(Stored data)
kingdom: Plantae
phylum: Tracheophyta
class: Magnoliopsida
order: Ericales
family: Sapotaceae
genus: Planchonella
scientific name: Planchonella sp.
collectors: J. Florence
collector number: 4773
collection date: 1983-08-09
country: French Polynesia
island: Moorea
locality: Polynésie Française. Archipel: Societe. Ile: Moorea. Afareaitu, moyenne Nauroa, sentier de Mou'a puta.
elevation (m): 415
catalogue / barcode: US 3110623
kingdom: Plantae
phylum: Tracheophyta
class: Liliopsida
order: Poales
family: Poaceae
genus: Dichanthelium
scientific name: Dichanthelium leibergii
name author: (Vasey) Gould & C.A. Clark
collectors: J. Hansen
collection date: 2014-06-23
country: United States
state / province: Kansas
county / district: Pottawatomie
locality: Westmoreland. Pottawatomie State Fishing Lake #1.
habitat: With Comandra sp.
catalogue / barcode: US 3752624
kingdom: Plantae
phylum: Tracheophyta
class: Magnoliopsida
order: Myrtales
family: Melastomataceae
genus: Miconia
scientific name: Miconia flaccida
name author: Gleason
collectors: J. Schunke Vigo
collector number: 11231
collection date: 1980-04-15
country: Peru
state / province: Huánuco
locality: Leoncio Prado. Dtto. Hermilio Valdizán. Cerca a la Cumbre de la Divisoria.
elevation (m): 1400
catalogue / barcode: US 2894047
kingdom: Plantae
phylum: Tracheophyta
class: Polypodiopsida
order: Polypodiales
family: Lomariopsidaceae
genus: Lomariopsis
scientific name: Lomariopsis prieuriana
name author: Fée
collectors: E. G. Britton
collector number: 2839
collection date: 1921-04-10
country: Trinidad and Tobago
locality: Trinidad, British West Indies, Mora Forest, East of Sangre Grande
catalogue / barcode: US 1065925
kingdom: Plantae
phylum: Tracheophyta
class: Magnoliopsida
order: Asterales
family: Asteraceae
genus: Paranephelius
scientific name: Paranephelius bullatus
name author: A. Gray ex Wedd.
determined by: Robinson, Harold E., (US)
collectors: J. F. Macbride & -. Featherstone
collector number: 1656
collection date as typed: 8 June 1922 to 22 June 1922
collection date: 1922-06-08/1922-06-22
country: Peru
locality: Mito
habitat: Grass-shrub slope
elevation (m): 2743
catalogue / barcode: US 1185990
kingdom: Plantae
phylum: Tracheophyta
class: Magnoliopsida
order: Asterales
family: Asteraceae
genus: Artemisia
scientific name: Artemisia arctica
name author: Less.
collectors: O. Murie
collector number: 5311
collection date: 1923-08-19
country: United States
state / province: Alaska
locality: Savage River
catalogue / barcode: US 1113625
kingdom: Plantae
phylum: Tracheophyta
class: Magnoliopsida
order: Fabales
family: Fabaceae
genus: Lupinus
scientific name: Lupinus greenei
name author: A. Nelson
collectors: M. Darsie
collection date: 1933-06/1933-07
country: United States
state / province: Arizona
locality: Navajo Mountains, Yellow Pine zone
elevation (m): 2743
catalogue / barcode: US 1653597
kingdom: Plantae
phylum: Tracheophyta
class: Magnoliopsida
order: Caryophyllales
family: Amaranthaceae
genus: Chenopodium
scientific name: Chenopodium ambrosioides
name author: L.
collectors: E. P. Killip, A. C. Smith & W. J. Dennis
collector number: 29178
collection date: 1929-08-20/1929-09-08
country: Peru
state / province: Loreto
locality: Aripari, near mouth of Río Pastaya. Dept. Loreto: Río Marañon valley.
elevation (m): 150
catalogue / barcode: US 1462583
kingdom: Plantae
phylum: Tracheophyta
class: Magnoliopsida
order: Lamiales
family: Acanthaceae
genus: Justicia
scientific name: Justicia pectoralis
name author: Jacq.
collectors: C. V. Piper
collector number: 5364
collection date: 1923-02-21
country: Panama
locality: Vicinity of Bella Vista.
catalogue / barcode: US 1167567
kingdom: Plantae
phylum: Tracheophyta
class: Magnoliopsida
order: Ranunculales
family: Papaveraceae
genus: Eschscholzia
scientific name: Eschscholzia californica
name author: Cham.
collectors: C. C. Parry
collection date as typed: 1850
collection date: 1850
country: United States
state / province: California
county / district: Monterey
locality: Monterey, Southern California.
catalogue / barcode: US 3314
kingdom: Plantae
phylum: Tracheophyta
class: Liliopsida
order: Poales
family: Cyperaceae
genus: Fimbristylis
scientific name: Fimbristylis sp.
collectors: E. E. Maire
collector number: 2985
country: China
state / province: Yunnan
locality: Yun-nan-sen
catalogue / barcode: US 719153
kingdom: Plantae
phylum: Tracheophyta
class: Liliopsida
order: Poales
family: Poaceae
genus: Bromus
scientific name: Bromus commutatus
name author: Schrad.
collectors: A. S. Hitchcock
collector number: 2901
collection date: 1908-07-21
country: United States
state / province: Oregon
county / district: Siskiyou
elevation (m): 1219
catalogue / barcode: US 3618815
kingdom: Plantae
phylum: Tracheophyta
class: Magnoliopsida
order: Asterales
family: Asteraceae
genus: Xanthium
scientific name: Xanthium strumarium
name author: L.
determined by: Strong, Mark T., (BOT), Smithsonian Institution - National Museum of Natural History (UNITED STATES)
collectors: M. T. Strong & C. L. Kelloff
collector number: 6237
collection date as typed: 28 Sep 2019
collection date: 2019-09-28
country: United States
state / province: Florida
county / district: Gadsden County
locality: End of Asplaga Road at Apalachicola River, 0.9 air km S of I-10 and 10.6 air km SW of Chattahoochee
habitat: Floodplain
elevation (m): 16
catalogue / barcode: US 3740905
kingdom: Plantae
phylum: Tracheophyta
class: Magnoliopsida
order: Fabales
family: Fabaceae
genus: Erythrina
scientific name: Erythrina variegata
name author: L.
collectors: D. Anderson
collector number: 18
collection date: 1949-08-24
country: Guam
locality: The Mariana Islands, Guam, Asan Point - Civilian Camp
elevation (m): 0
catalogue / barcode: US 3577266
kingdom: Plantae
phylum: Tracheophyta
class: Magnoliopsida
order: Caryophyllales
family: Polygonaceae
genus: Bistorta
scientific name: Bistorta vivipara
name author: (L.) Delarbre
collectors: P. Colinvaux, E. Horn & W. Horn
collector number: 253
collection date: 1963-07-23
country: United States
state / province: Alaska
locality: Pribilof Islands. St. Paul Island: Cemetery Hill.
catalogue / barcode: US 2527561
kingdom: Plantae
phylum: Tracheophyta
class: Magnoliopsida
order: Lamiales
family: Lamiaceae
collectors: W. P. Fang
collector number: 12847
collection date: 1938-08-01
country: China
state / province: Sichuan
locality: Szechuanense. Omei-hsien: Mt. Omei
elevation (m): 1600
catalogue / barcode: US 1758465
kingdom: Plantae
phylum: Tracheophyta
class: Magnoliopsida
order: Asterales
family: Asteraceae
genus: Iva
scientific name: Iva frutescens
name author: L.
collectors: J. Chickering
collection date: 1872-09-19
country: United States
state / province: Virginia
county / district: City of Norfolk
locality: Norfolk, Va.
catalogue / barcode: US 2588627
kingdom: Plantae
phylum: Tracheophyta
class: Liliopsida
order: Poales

SHORT PROBLEM: Could you update all of these lines so that every "collection date" becomes "date collected", with nothing else changed?

COMPLETED EXERCISE:
kingdom: Plantae
phylum: Tracheophyta
class: Magnoliopsida
order: Ericales
family: Sapotaceae
genus: Planchonella
scientific name: Planchonella sp.
collectors: J. Florence
collector number: 4773
date collected: 1983-08-09
country: French Polynesia
island: Moorea
locality: Polynésie Française. Archipel: Societe. Ile: Moorea. Afareaitu, moyenne Nauroa, sentier de Mou'a puta.
elevation (m): 415
catalogue / barcode: US 3110623
kingdom: Plantae
phylum: Tracheophyta
class: Liliopsida
order: Poales
family: Poaceae
genus: Dichanthelium
scientific name: Dichanthelium leibergii
name author: (Vasey) Gould & C.A. Clark
collectors: J. Hansen
date collected: 2014-06-23
country: United States
state / province: Kansas
county / district: Pottawatomie
locality: Westmoreland. Pottawatomie State Fishing Lake #1.
habitat: With Comandra sp.
catalogue / barcode: US 3752624
kingdom: Plantae
phylum: Tracheophyta
class: Magnoliopsida
order: Myrtales
family: Melastomataceae
genus: Miconia
scientific name: Miconia flaccida
name author: Gleason
collectors: J. Schunke Vigo
collector number: 11231
date collected: 1980-04-15
country: Peru
state / province: Huánuco
locality: Leoncio Prado. Dtto. Hermilio Valdizán. Cerca a la Cumbre de la Divisoria.
elevation (m): 1400
catalogue / barcode: US 2894047
kingdom: Plantae
phylum: Tracheophyta
class: Polypodiopsida
order: Polypodiales
family: Lomariopsidaceae
genus: Lomariopsis
scientific name: Lomariopsis prieuriana
name author: Fée
collectors: E. G. Britton
collector number: 2839
date collected: 1921-04-10
country: Trinidad and Tobago
locality: Trinidad, British West Indies, Mora Forest, East of Sangre Grande
catalogue / barcode: US 1065925
kingdom: Plantae
phylum: Tracheophyta
class: Magnoliopsida
order: Asterales
family: Asteraceae
genus: Paranephelius
scientific name: Paranephelius bullatus
name author: A. Gray ex Wedd.
determined by: Robinson, Harold E., (US)
collectors: J. F. Macbride & -. Featherstone
collector number: 1656
date collected as typed: 8 June 1922 to 22 June 1922
date collected: 1922-06-08/1922-06-22
country: Peru
locality: Mito
habitat: Grass-shrub slope
elevation (m): 2743
catalogue / barcode: US 1185990
kingdom: Plantae
phylum: Tracheophyta
class: Magnoliopsida
order: Asterales
family: Asteraceae
genus: Artemisia
scientific name: Artemisia arctica
name author: Less.
collectors: O. Murie
collector number: 5311
date collected: 1923-08-19
country: United States
state / province: Alaska
locality: Savage River
catalogue / barcode: US 1113625
kingdom: Plantae
phylum: Tracheophyta
class: Magnoliopsida
order: Fabales
family: Fabaceae
genus: Lupinus
scientific name: Lupinus greenei
name author: A. Nelson
collectors: M. Darsie
date collected: 1933-06/1933-07
country: United States
state / province: Arizona
locality: Navajo Mountains, Yellow Pine zone
elevation (m): 2743
catalogue / barcode: US 1653597
kingdom: Plantae
phylum: Tracheophyta
class: Magnoliopsida
order: Caryophyllales
family: Amaranthaceae
genus: Chenopodium
scientific name: Chenopodium ambrosioides
name author: L.
collectors: E. P. Killip, A. C. Smith & W. J. Dennis
collector number: 29178
date collected: 1929-08-20/1929-09-08
country: Peru
state / province: Loreto
locality: Aripari, near mouth of Río Pastaya. Dept. Loreto: Río Marañon valley.
elevation (m): 150
catalogue / barcode: US 1462583
kingdom: Plantae
phylum: Tracheophyta
class: Magnoliopsida
order: Lamiales
family: Acanthaceae
genus: Justicia
scientific name: Justicia pectoralis
name author: Jacq.
collectors: C. V. Piper
collector number: 5364
date collected: 1923-02-21
country: Panama
locality: Vicinity of Bella Vista.
catalogue / barcode: US 1167567
kingdom: Plantae
phylum: Tracheophyta
class: Magnoliopsida
order: Ranunculales
family: Papaveraceae
genus: Eschscholzia
scientific name: Eschscholzia californica
name author: Cham.
collectors: C. C. Parry
date collected as typed: 1850
date collected: 1850
country: United States
state / province: California
county / district: Monterey
locality: Monterey, Southern California.
catalogue / barcode: US 3314
kingdom: Plantae
phylum: Tracheophyta
class: Liliopsida
order: Poales
family: Cyperaceae
genus: Fimbristylis
scientific name: Fimbristylis sp.
collectors: E. E. Maire
collector number: 2985
country: China
state / province: Yunnan
locality: Yun-nan-sen
catalogue / barcode: US 719153
kingdom: Plantae
phylum: Tracheophyta
class: Liliopsida
order: Poales
family: Poaceae
genus: Bromus
scientific name: Bromus commutatus
name author: Schrad.
collectors: A. S. Hitchcock
collector number: 2901
date collected: 1908-07-21
country: United States
state / province: Oregon
county / district: Siskiyou
elevation (m): 1219
catalogue / barcode: US 3618815
kingdom: Plantae
phylum: Tracheophyta
class: Magnoliopsida
order: Asterales
family: Asteraceae
genus: Xanthium
scientific name: Xanthium strumarium
name author: L.
determined by: Strong, Mark T., (BOT), Smithsonian Institution - National Museum of Natural History (UNITED STATES)
collectors: M. T. Strong & C. L. Kelloff
collector number: 6237
date collected as typed: 28 Sep 2019
date collected: 2019-09-28
country: United States
state / province: Florida
county / district: Gadsden County
locality: End of Asplaga Road at Apalachicola River, 0.9 air km S of I-10 and 10.6 air km SW of Chattahoochee
habitat: Floodplain
elevation (m): 16
catalogue / barcode: US 3740905
kingdom: Plantae
phylum: Tracheophyta
class: Magnoliopsida
order: Fabales
family: Fabaceae
genus: Erythrina
scientific name: Erythrina variegata
name author: L.
collectors: D. Anderson
collector number: 18
date collected: 1949-08-24
country: Guam
locality: The Mariana Islands, Guam, Asan Point - Civilian Camp
elevation (m): 0
catalogue / barcode: US 3577266
kingdom: Plantae
phylum: Tracheophyta
class: Magnoliopsida
order: Caryophyllales
family: Polygonaceae
genus: Bistorta
scientific name: Bistorta vivipara
name author: (L.) Delarbre
collectors: P. Colinvaux, E. Horn & W. Horn
collector number: 253
date collected: 1963-07-23
country: United States
state / province: Alaska
locality: Pribilof Islands. St. Paul Island: Cemetery Hill.
catalogue / barcode: US 2527561
kingdom: Plantae
phylum: Tracheophyta
class: Magnoliopsida
order: Lamiales
family: Lamiaceae
collectors: W. P. Fang
collector number: 12847
date collected: 1938-08-01
country: China
state / province: Sichuan
locality: Szechuanense. Omei-hsien: Mt. Omei
elevation (m): 1600
catalogue / barcode: US 1758465
kingdom: Plantae
phylum: Tracheophyta
class: Magnoliopsida
order: Asterales
family: Asteraceae
genus: Iva
scientific name: Iva frutescens
name author: L.
collectors: J. Chickering
date collected: 1872-09-19
country: United States
state / province: Virginia
county / district: City of Norfolk
locality: Norfolk, Va.
catalogue / barcode: US 2588627
kingdom: Plantae
phylum: Tracheophyta
class: Liliopsida
order: Poales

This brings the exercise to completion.